Mon médecin redoutait déjà depuis longtemps que j’aie le rhume des foins ou des allergies. Depuis ma naissance pratiquement, je souffre de dermatite atopique, ce qui augmentait donc la probabilité d’autres allergies. Mon père est également allergique aux pollens. J’ai alors contracté mes allergies à 13 ans.

Différentes allergies

J’ai consulté un dermatologue, qui m’a fait faire des tests cutanés et sanguins. Ils ont montré que j’étais allergique à différents types de pollens, aux graminées, aux acariens, aux poils d’animaux, aux fruits à coque et un peu au venin d’abeille.

Beaucoup pensent que c’est «seulement» une allergie ou une éruption cutanée. Mais cela va bien plus loin: c’est une vraie gêne dans la vie. Quand je sors par exemple, il peut arriver que je me fasse belle – et tout d’un coup, je suis défigurée parce que ma peau réagit à quelque chose ou que des pollens sont dans l’air et que mes yeux gonflent tellement qu’ils en sont presque fermés.

Un manque de compréhension

Quand je suis invitée et que je renonce par exemple à manger du céleri parce que ce légume peut provoquer une allergie croisée avec le pollen d’armoise, les autres pensent vite que je veux attirer l’attention sur moi ou me distinguer. Alors que j’aimerais tellement pouvoir vivre comme tout le monde!

Je ne sais jamais comment se passera la journée et de quoi j’aurai l’air quand je reviendrai chez moi. Mon humeur dépend beaucoup de l’état de mes allergies et de ma peau.

Désensibilisation

De 2013 à 2016, je me suis fait désensibiliser. Les six à huit premières semaines, je devais aller chez le médecin une fois par semaine pour une piqûre, puis une fois par mois. C’était compliqué, je devais toujours obtenir des congés. Malheureusement, cette immunothérapie n’a pas apporté le succès espéré.
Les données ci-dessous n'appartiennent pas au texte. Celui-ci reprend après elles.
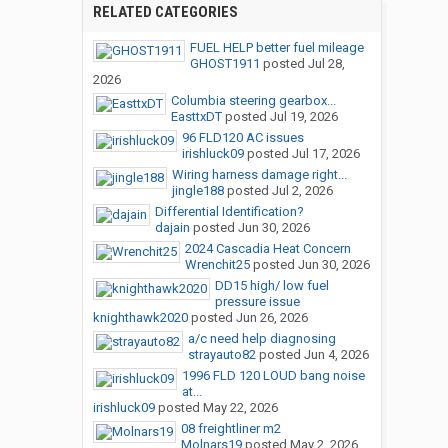
RELATED CATEGORIES
FUEL HELP better fuel mileage
GHOST1911
posted
Jul 28,
2026
Columbia steering gearbox...
EasttxDT
posted
Jul 19, 2026
96 FLD120 AC issues
irishluck09
posted
Jul 17, 2026
Wiring harness damage right...
jingle188
posted
Jul 2, 2026
Differential Identification?
dajain
posted
Jun 30, 2026
2024 Cascadia Heat Concern
Wrenchit25
posted
Jun 30, 2026
DD15 high/ low fuel
pressure issue
knighthawk2020
posted
Jun 26, 2026
a/c need help diagnosing
strayauto82
posted
Jun 4, 2026
1996 FLD 120 LOUD bang noise
at...
irishluck09
posted
May 22, 2026
08 freightliner m2
Molnars19
posted
May 2, 2026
L’allergie aux graminées s’est effectivement améliorée, de sorte que j’ai pu renoncer aux comprimés de cortisone. Mais avec l’allergie aux pollens, les choses ne se sont que légèrement arrangées et mon allergie aux acariens a même empiré depuis selon moi. Je prends maintenant un antihistaminique tous les soirs et tous les matins, ça va alors à peu près.
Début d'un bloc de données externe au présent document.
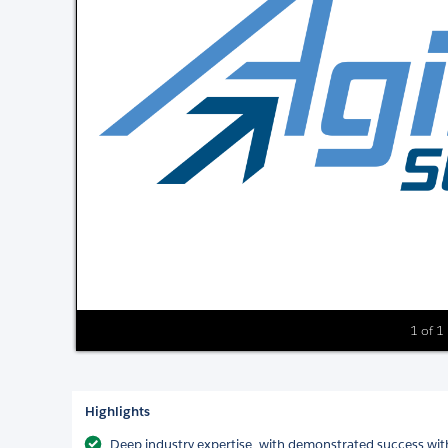
1 of 1
Highlights
Deep industry expertise, with demonstrated success with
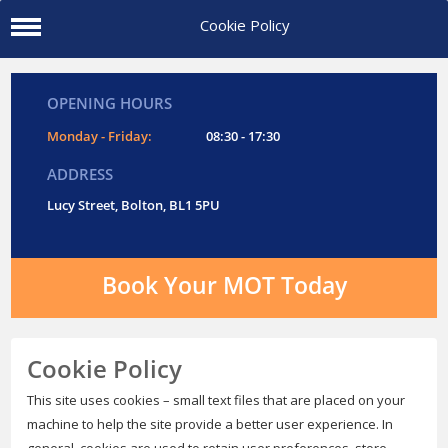
Cookie Policy
OPENING HOURS
Monday - Friday:
08:30 - 17:30
ADDRESS
Lucy Street, Bolton, BL1 5PU
Book Your MOT Today
Cookie Policy
This site uses cookies – small text files that are placed on your
machine to help the site provide a better user experience. In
Pour les urgences, j’ai un kit de six comprimés, trois de cortisone et trois avec un antihistaminique. Si je mangeais des fruits à coque accidentellement par exemple, mon médecin m’a dit que cela pourrait être mortel. En petites quantités, j’ai «seulement» une réaction cutanée.

Expériences positives

denise-scheidegger.jpg
denise-scheidegger.jpg
Denise Scheidegger

Denise Scheidegger étudie à la Haute école pédagogique de Berne, niveau secondaire 1 (cycle supérieur 7e-9e classe) et devrait terminer son Master en janvier 2018. La jeune femme de 22 ans souffre du rhume des foins depuis l’âge de 13 ans.

J’ai une bonne expérience avec les médecins, je me sens bien suivie et prise au sérieux. Les personnes qui ne sont pas allergiques vous donnent de nombreux «bons conseils». Comme s’il était facile de se débarrasser de cette maladie.

En fait, il faut toujours la prendre en compte: quelle sera la météo, quels pollens vont être présents? Ce chocolat a-t-il des noisettes? Des choses même insignifiantes comme d’aérer des vêtements sur le balcon me sont impossibles, car ceux-ci seraient alors plein de pollens.

Quand j’aurai terminé mes études et que je serai enseignante, je souhaite sensibiliser les enfants à ce sujet, développer leur compréhension pour leurs camarades de classe souffrant d’allergies ou ayant d’autres besoins spécifiques.»